Justement, c'est un peu le problème, c'était écrit. Trop écrit peut-être. L'idée est bonne, le traitement est bon, les situations, les retournements, l'évolution des personnages, rien à dire, tout est bon. Ce qui m'a gêné (ça reste très personnel), c'est peut-être un volonté de trop bien faire dans les dialogues, de trouver la réplique qui fait mouche, là où la pièce gagnerait peut-être en simplicité. Je pense au personnage interprété par Julien Boisselier, trop peu caricatural, qui fait perdre un peu de force à la pièce et nous égare un peu quand on voudrait aller plus au fond de ce couple. On reste en surface de cet homme curieux, voire odieux, sans réellement comprendre pourquoi et comment il en est arrivé là.

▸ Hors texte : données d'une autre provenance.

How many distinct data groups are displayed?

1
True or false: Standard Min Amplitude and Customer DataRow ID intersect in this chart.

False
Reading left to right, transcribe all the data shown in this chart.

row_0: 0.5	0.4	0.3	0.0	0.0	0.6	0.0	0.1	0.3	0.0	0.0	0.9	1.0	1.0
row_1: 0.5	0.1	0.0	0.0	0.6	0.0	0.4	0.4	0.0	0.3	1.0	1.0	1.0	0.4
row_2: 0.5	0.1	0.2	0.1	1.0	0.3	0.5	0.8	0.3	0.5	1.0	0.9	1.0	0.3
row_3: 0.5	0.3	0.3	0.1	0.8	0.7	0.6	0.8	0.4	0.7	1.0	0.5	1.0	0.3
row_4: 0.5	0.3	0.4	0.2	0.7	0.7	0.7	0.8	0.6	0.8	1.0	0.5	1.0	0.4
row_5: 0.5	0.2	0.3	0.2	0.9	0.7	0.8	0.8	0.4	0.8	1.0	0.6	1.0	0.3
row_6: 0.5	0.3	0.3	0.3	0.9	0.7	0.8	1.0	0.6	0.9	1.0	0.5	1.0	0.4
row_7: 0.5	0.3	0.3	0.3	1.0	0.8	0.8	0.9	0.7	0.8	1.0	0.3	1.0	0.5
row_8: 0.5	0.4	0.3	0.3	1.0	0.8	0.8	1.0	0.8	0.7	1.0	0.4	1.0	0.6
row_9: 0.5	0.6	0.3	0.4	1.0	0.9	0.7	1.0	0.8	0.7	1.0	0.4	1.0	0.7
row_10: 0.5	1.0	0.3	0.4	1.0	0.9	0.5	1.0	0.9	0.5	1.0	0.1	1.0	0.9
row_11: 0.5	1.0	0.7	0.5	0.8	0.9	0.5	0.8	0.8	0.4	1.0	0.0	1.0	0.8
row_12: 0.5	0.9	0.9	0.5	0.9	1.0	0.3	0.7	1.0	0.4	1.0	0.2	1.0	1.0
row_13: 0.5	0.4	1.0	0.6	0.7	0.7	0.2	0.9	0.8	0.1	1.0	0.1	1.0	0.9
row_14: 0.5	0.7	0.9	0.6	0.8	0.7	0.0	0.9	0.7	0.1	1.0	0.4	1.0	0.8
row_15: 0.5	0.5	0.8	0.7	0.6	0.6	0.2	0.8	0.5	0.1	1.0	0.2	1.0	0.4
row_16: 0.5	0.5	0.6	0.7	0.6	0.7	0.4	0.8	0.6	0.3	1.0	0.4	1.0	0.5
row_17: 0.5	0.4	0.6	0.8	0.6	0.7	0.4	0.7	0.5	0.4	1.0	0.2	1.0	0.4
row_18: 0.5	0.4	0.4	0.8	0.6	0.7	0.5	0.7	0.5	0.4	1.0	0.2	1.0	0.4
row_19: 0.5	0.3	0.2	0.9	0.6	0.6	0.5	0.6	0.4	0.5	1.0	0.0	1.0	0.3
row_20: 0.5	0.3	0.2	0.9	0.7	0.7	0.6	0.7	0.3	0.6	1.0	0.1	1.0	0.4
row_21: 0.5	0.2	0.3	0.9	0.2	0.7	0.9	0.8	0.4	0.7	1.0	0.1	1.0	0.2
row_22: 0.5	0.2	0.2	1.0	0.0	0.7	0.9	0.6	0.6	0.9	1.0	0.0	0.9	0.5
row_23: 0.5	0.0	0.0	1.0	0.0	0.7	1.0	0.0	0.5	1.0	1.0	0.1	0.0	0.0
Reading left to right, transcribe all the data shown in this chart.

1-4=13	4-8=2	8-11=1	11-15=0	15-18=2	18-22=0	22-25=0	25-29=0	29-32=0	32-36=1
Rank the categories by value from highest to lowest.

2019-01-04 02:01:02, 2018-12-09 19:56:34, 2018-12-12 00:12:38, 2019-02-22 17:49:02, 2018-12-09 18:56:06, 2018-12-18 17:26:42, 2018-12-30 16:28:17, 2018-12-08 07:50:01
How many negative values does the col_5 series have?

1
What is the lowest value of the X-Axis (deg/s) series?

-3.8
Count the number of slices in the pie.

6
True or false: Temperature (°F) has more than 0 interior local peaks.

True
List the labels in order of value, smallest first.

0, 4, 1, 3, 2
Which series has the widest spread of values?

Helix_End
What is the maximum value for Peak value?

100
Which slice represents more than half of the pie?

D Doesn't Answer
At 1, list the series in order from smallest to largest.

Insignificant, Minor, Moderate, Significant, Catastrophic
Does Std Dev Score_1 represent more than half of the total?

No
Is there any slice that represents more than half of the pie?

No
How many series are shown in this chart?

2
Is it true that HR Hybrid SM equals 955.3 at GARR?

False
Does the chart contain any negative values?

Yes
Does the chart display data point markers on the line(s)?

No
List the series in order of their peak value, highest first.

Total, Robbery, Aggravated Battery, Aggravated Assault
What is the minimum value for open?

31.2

Les autres personnages sont en revanche parfaits, avec un réel effet comique et pathétique quand il le faut. Le personnage interprété par Chloé Lambert est extrêmement convainquant. L'effet de contraste entre l'homme et la femme est peut-être voulu. Je serais dans ce cas passé à côté, cela arrive.

Je conseille vivement la pièce malgré ces petites réserves. La distribution est remarquable. Une mention spéciale à Ophélia Kolb, parfaite. Et ce plaisir incomparable d'aller au théâtre de poche.